With limited mobility following the accident, Campbell started looking for ways to get back on his feet again.
"Just started doing research on the different avenues one can take after having an accident," he said.
And that's when he connected with suitX. The California based company was developing an exoskeleton suit called the phoenix that would function as legs and more for people in need.
Wes was one of their first trial participants and became a pilot of the suit.
On Monday, Campbell showed it off to a crowd at SXSW by walking up and down the aisle.
"It was actually a very emotional experience," Campbell said while explaining the first time he'd worn the suit. "You realize that this is the best and most I've walked in eight years."
SuitX was demonstrating along with presenters from the University of Texas and St. David's HealthCare.
And here in Austin, St. David's is now one of the three trial locations for suitX as the company tries to get the device FDA approved.
"For patients that have a spinal cord injury, it's pretty awe-inspiring," Dr. Matthew Cowperthwaite of St. David's HealthCare said.
Cowperthwaite is the Director of Research at St. David's and toured KVUE's Jason Puckett through the St. David's Medical Center's lab.

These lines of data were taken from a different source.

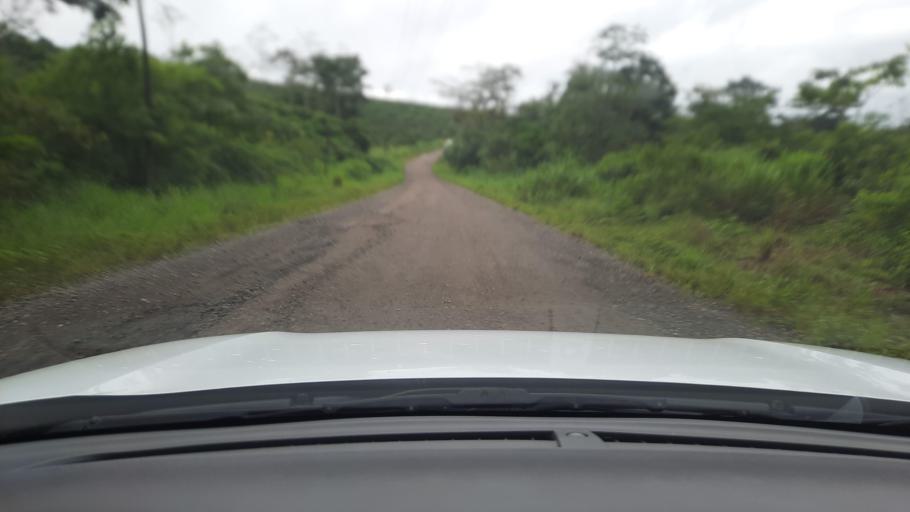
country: CR
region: Alajuela
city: San Jose
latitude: 10.9990
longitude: -85.2844
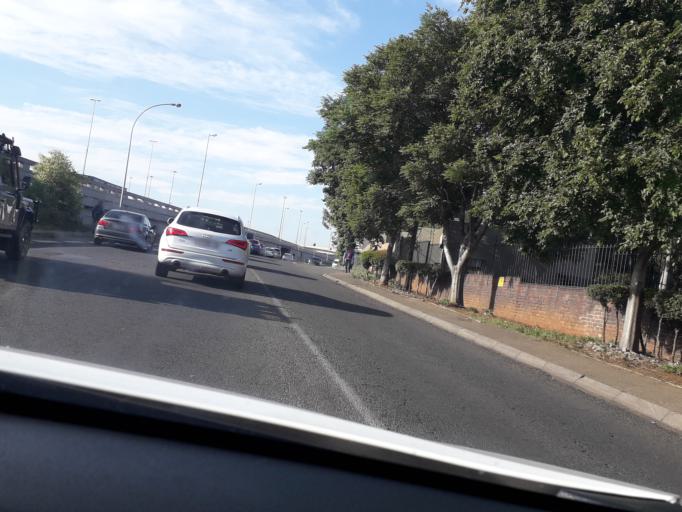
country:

"This is why folks like me come to work every day," Cowperthwaite said. "This is why you get into research."
St. David's had five patients at the Austin location who come in regularly for sessions with the suitX. Cowperthwaite estimated that within roughly 10 sessions, patients could achieve relative proficiency.
"You achieve walking probably around half a mile an hour," he said. "Which is say, a quarter of the speed a normal person would walk."
If the trials are successful and able to achieve FDA approval, Cowperthwaite believes it could make that sort of exoskeleton tech available to many more people.